:: Tasks for this exercise ::
1 – In the passage on Old Latin, condense the paragraph beginning "Old Latin is thought to have had a strong stress" into a short list, keeping its main facts.
2 – Extend the passage on Old Latin with a few sentences that pick up after its final sentence.

:: Source text ::
────

Some differences between old and classical Latin were of spelling only; pronunciation is thought to be essentially the same as in classical Latin:[12]

  • Single for double consonants: Marcelus for Marcellus
  • Double vowels for long vowels: aara for āra
  • q for c before u: pequnia for pecunia
  • c for g: Caius for Gaius

These differences did not necessarily run concurrently with each other and were not universal; that is, c was used for both c and g.

Phonology

Diphthong changes from Old Latin (left) to Classical Latin (right)[13]
Diphthong changes from Old Latin (left) to Classical Latin (right)[13]

Stress

Old Latin is thought to have had a strong stress on the first syllable of a word until about 250 BC. All syllables other than the first were unstressed and were subjected to greater amounts of phonological weakening. Starting around that year, the Classical Latin stress system began to develop. It passed through at least one intermediate stage, found in Plautus, in which the stress occurred on the fourth last syllable in four-syllable words with all short syllables.

Vowels and diphthongs

Most original PIE (Proto-Indo-European) diphthongs were preserved in stressed syllables, including /ai/ (later ae); /ei/ (later ī); /oi/ (later ū, or sometimes oe); /ou/ (from PIE /eu/ and /ou/; later ū).

────

Dataset entries:
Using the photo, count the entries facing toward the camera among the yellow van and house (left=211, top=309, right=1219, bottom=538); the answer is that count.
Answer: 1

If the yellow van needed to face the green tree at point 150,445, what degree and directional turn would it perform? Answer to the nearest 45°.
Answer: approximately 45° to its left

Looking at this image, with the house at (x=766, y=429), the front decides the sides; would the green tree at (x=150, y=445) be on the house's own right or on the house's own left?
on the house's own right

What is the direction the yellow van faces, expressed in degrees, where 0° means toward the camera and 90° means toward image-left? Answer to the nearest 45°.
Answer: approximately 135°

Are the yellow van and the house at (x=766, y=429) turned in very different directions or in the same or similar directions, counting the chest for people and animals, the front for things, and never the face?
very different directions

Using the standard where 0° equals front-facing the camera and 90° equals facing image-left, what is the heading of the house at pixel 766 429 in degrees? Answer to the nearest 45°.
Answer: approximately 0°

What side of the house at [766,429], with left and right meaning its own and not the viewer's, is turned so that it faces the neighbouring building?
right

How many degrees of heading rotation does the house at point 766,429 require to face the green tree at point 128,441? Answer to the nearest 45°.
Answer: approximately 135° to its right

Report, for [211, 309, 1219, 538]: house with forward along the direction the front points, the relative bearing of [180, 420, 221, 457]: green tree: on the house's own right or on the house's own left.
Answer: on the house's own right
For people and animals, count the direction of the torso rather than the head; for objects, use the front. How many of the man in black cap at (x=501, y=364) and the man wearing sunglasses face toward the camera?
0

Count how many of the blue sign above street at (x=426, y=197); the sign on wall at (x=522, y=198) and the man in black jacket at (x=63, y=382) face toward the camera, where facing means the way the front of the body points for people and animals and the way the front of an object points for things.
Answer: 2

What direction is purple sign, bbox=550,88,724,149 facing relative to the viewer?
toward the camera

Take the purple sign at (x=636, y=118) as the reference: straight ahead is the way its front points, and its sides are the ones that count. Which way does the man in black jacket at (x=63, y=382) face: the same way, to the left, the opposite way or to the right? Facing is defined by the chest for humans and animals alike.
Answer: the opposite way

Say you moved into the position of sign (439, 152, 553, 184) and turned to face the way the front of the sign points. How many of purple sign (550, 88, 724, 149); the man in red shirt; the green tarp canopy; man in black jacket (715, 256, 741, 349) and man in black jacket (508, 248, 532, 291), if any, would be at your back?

────

:: Written answers ::
1 –
- Until about 250 BC, Old Latin is thought to have had a strong stress on the first syllable of a word.
- All other syllables were unstressed and underwent more phonological weakening.
- From around 250 BC, the Classical Latin stress system began to develop.
- It went through at least one intermediate stage, found in Plautus, in which four-syllable words made up of short syllables were stressed on the fourth syllable from the end.

2 –
The Old Latin diphthong ei evolves in stages: ei > ẹ̄ > ī. The intermediate sound ẹ̄ was simply written e but must have been distinct from the normal long vowel ē because ẹ̄ subsequently merged with ī while ē did not. It is generally thought that ẹ̄ was a higher sound than e (e.g. perhaps [eː] vs. [ɛː] during the time when both sounds existed). Even after the original vowel /ei/ had merged with ī, the old spelling ei continued to be used for a while, with the result that ei came to stand for ī and began to be used in the spelling of original occurrences of ī that did not evolve from ei (e.g. in the genitive singular , which is always spelled -i in the oldest inscriptions but later on can be spelled either -i or -ei).

In unstressed syllables, *oi and *ai had already merged into ei by historic times (except for one possible occurrence of poploe for populī "people" in a late manuscript of one of the early songs). This eventually also evolved to ī.

Old Latin often had different short vowels from Classical Latin, reflecting sound changes that had not yet taken place. For example, the very early Duenos inscription has the form duenos "good", later found as duonos and still later bonus. A countervailing change wo > we occurred around 150 BC in certain contexts, and many earlier forms are found (e.g. earlier votō, voster, vorsus vs. later vetō, vester, versus).

Old Latin frequently preserves original PIE thematic case endings -os and -om (later -us and -um).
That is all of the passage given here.